(Task brief): Omitting the images, transcribe the records below exactly as they stand.
※ ※ ※
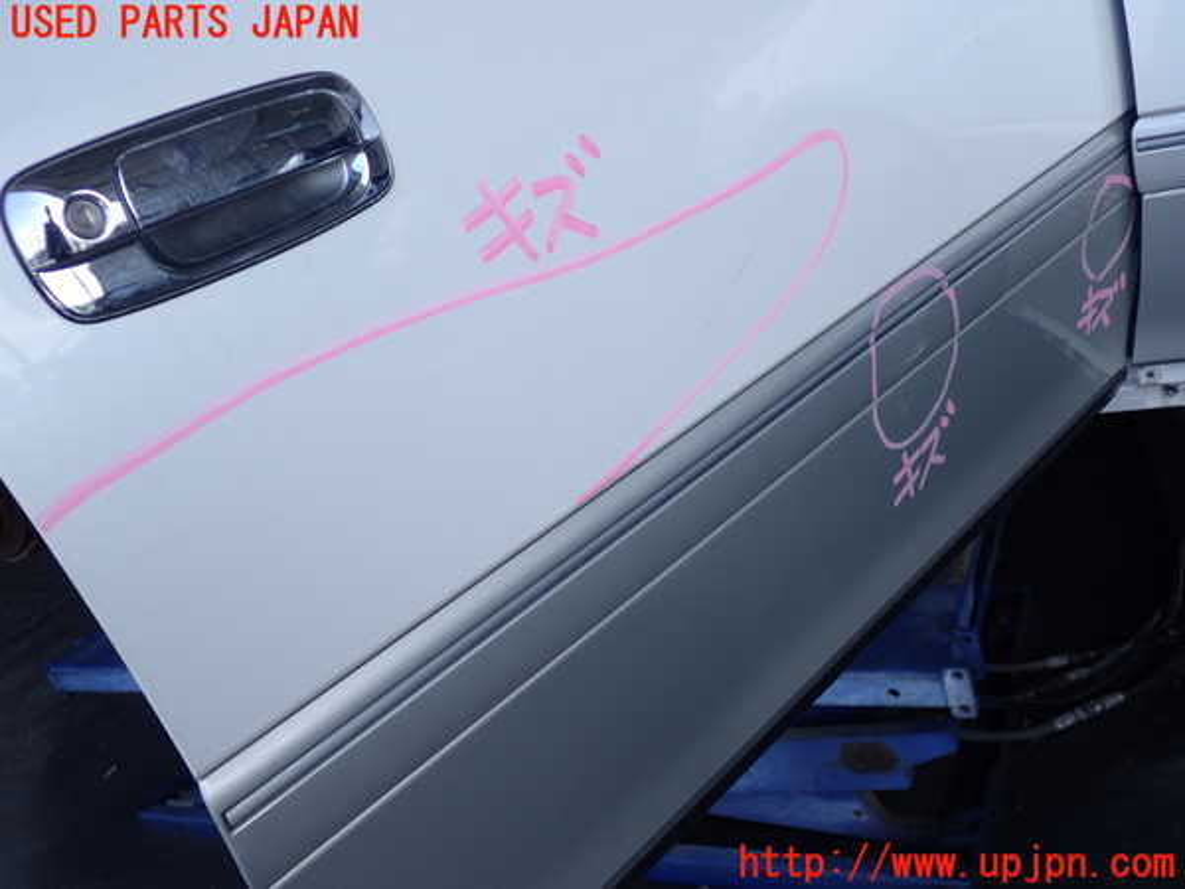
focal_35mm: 36
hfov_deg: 51.4
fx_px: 1232
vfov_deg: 39.7
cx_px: 592
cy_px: 444
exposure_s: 1/400
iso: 100
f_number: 2.5
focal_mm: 6.37
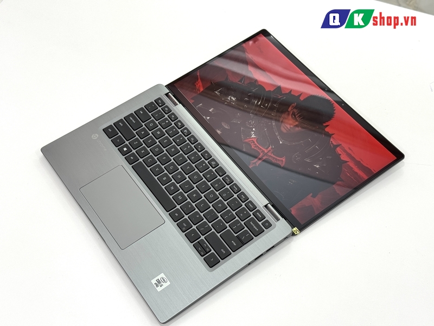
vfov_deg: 30.3
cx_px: 217
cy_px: 163
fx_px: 602
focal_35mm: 48
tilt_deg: -54.3
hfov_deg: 39.7
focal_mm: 6.76
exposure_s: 1/121
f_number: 1.78
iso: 80
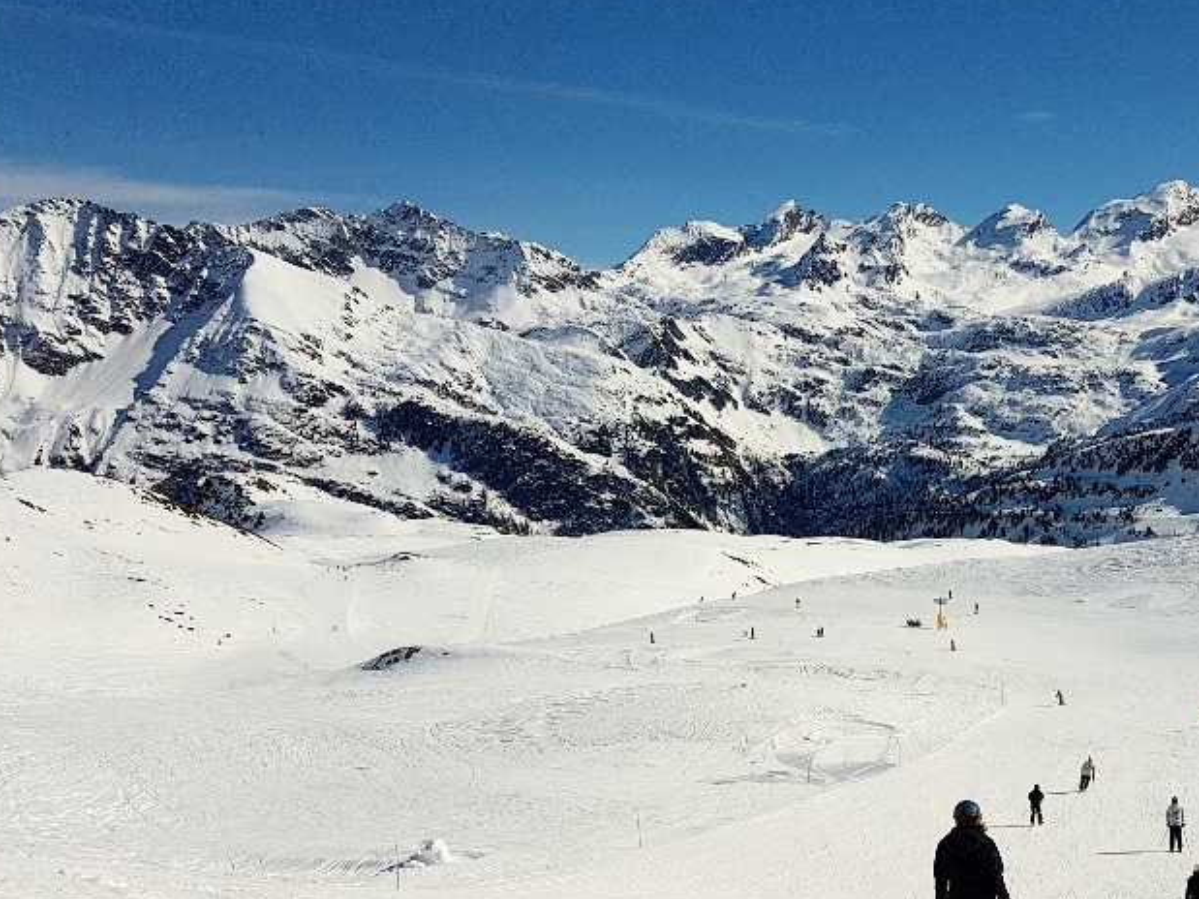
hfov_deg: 43.0
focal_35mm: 43
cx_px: 841
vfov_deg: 33.0
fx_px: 1489
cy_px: 659
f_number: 1.7
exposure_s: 1/8352
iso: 40
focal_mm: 4.2
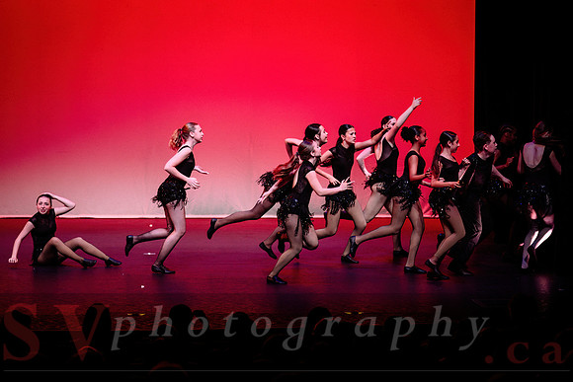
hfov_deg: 20.1
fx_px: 1613
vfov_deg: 13.5
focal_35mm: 101
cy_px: 177
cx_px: 312
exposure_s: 1/640
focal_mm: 92
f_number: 2.8
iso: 1250
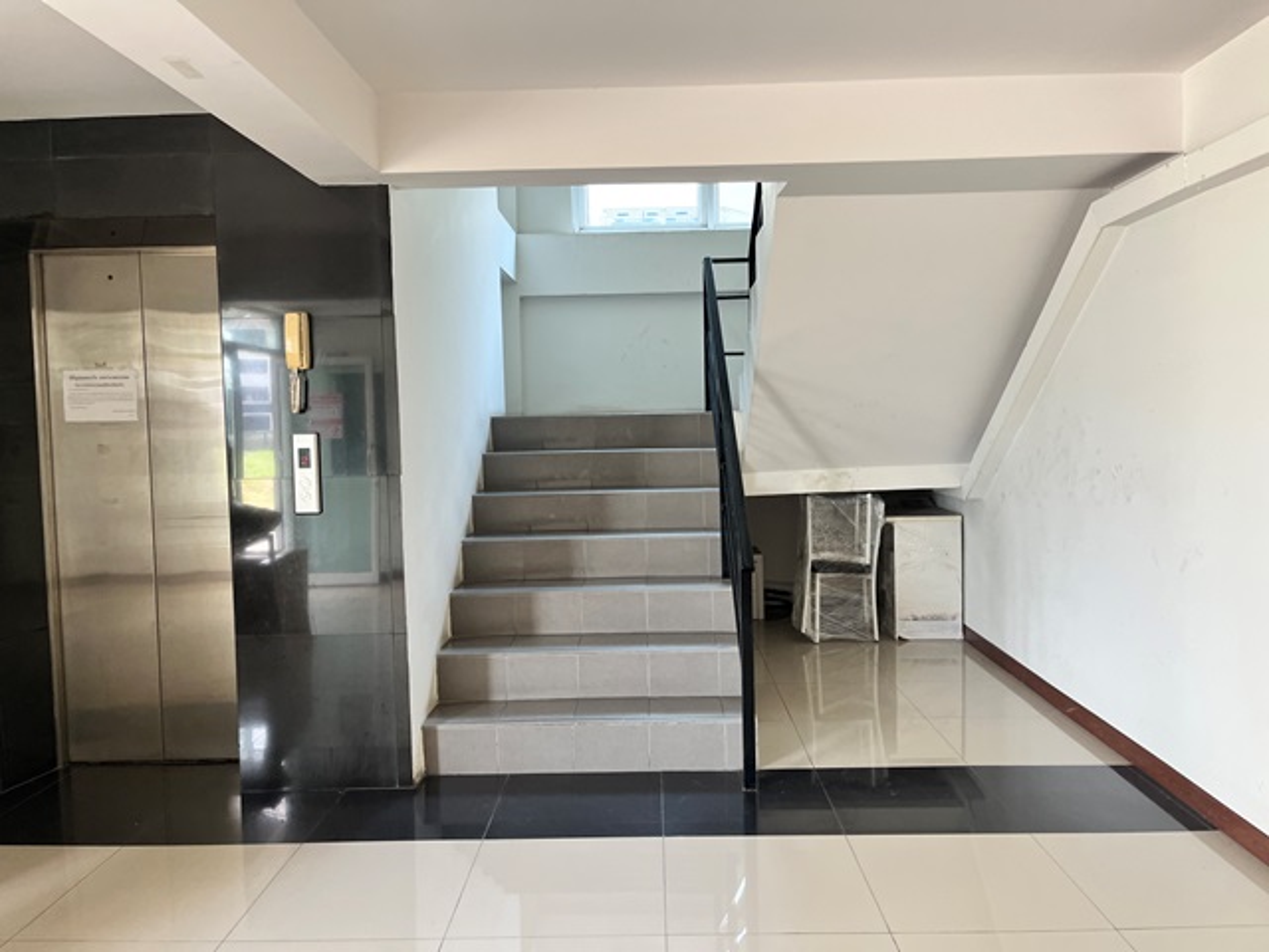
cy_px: 476
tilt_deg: -2.5
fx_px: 953
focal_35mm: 26
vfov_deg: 53.1
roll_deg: +1.8
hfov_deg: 67.3
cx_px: 634
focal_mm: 5.1
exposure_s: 1/113
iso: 125
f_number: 1.6
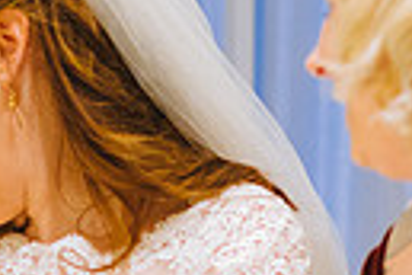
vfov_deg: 2.8
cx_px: -666
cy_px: -24
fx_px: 5687
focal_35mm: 497
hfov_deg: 4.1
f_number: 2.2
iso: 800
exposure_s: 1/200
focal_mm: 85
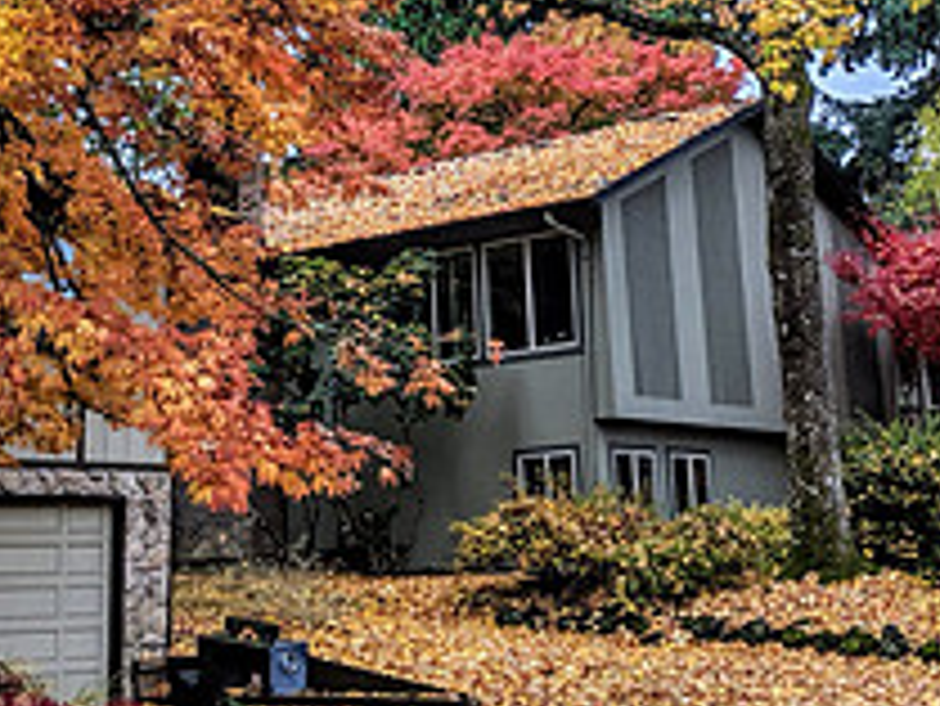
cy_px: -25
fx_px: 2038
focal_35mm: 75
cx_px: 436
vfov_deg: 19.0
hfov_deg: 26.0
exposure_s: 1/162
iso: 48
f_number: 1.8
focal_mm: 4.44
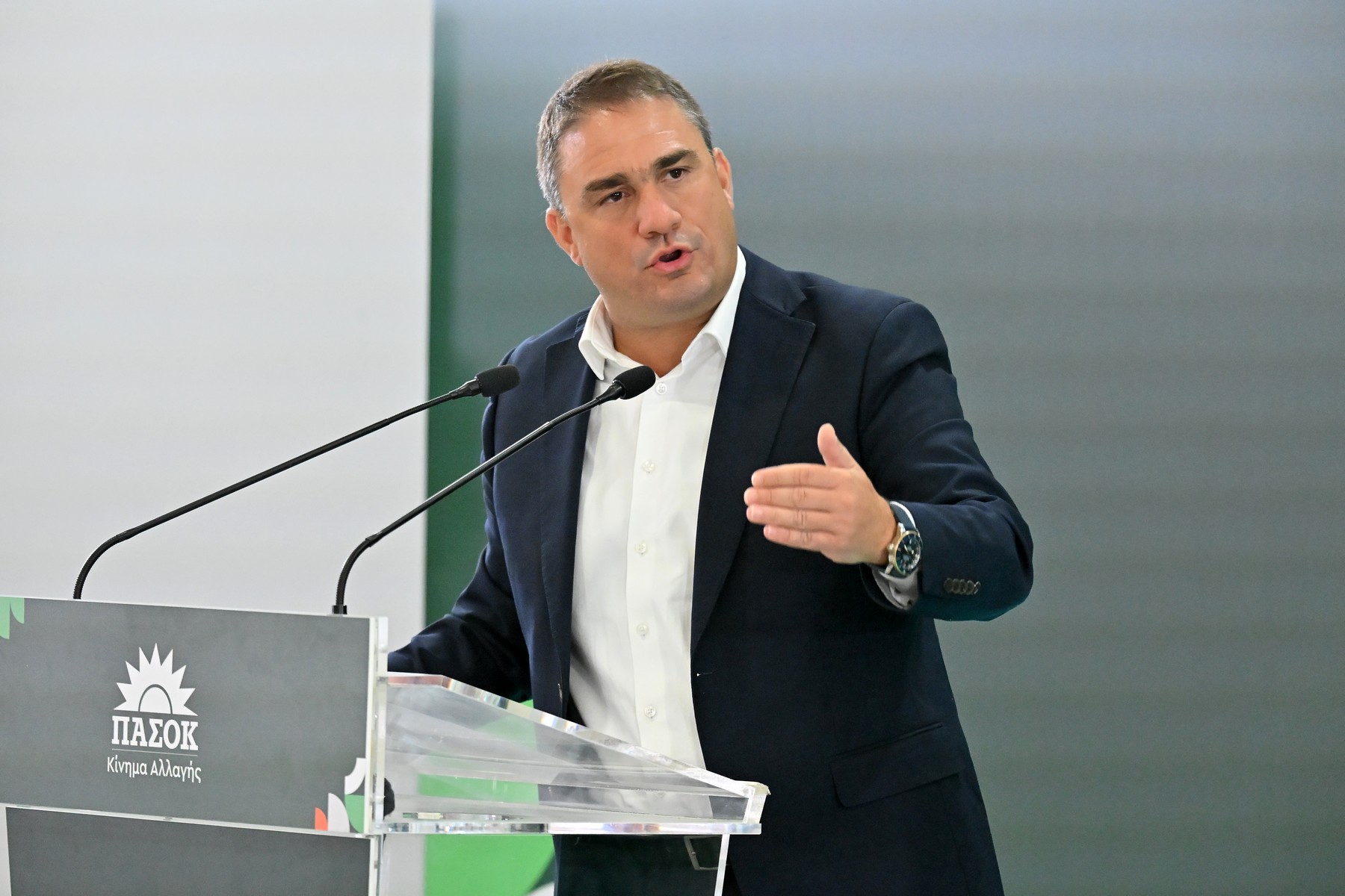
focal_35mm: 310
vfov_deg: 4.4
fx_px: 11581
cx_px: 672
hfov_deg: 6.6
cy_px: 448
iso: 10000
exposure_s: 1/250
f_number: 6
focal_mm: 310
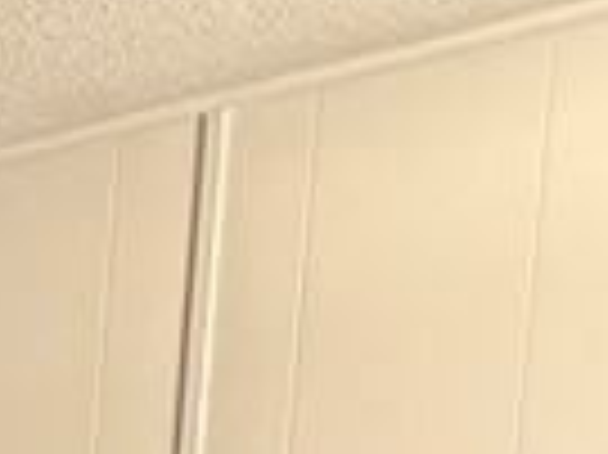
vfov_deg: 11.9
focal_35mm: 106
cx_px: -1189
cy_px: 1011
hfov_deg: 11.4
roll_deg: -1.7
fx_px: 1860
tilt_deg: -4.6
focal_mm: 2.22
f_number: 2.2
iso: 800
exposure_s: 1/60
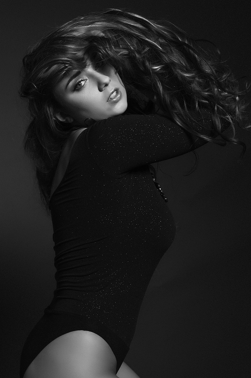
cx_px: 117
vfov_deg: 22.4
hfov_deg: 15.0
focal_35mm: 91
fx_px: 953
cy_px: 227
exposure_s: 1/500
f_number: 8
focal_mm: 50
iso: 200
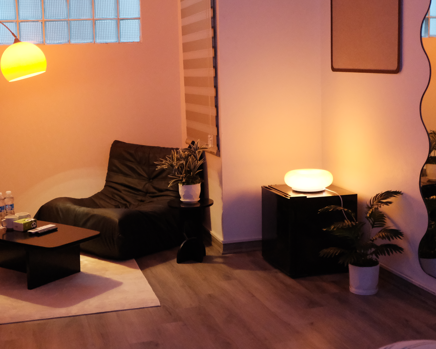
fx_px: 671
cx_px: 195
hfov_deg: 36.0
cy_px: 131
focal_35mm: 52
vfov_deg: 29.0
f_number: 2
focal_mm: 23
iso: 8000
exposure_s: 1/180
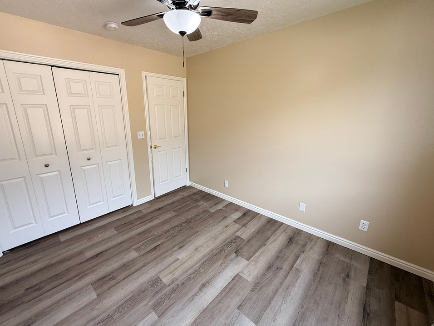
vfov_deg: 81.7
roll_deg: +0.6
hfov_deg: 98.1
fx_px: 188
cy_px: 156
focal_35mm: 15
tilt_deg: -11.7
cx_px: 206
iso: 80
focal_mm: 2.22
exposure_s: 1/99
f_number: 2.2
※ ※ ※
(Written response):
focal_35mm: 36
hfov_deg: 51.4
fx_px: 1232
vfov_deg: 39.7
cx_px: 592
cy_px: 444
exposure_s: 1/400
iso: 100
f_number: 2.5
focal_mm: 6.37
vfov_deg: 30.3
cx_px: 217
cy_px: 163
fx_px: 602
focal_35mm: 48
tilt_deg: -54.3
hfov_deg: 39.7
focal_mm: 6.76
exposure_s: 1/121
f_number: 1.78
iso: 80
hfov_deg: 43.0
focal_35mm: 43
cx_px: 841
vfov_deg: 33.0
fx_px: 1489
cy_px: 659
f_number: 1.7
exposure_s: 1/8352
iso: 40
focal_mm: 4.2
hfov_deg: 20.1
fx_px: 1613
vfov_deg: 13.5
focal_35mm: 101
cy_px: 177
cx_px: 312
exposure_s: 1/640
focal_mm: 92
f_number: 2.8
iso: 1250
cy_px: 476
tilt_deg: -2.5
fx_px: 953
focal_35mm: 26
vfov_deg: 53.1
roll_deg: +1.8
hfov_deg: 67.3
cx_px: 634
focal_mm: 5.1
exposure_s: 1/113
iso: 125
f_number: 1.6
vfov_deg: 2.8
cx_px: -666
cy_px: -24
fx_px: 5687
focal_35mm: 497
hfov_deg: 4.1
f_number: 2.2
iso: 800
exposure_s: 1/200
focal_mm: 85
cy_px: -25
fx_px: 2038
focal_35mm: 75
cx_px: 436
vfov_deg: 19.0
hfov_deg: 26.0
exposure_s: 1/162
iso: 48
f_number: 1.8
focal_mm: 4.44
focal_35mm: 310
vfov_deg: 4.4
fx_px: 11581
cx_px: 672
hfov_deg: 6.6
cy_px: 448
iso: 10000
exposure_s: 1/250
f_number: 6
focal_mm: 310
vfov_deg: 11.9
focal_35mm: 106
cx_px: -1189
cy_px: 1011
hfov_deg: 11.4
roll_deg: -1.7
fx_px: 1860
tilt_deg: -4.6
focal_mm: 2.22
f_number: 2.2
iso: 800
exposure_s: 1/60
cx_px: 117
vfov_deg: 22.4
hfov_deg: 15.0
focal_35mm: 91
fx_px: 953
cy_px: 227
exposure_s: 1/500
f_number: 8
focal_mm: 50
iso: 200
fx_px: 671
cx_px: 195
hfov_deg: 36.0
cy_px: 131
focal_35mm: 52
vfov_deg: 29.0
f_number: 2
focal_mm: 23
iso: 8000
exposure_s: 1/180
vfov_deg: 81.7
roll_deg: +0.6
hfov_deg: 98.1
fx_px: 188
cy_px: 156
focal_35mm: 15
tilt_deg: -11.7
cx_px: 206
iso: 80
focal_mm: 2.22
exposure_s: 1/99
f_number: 2.2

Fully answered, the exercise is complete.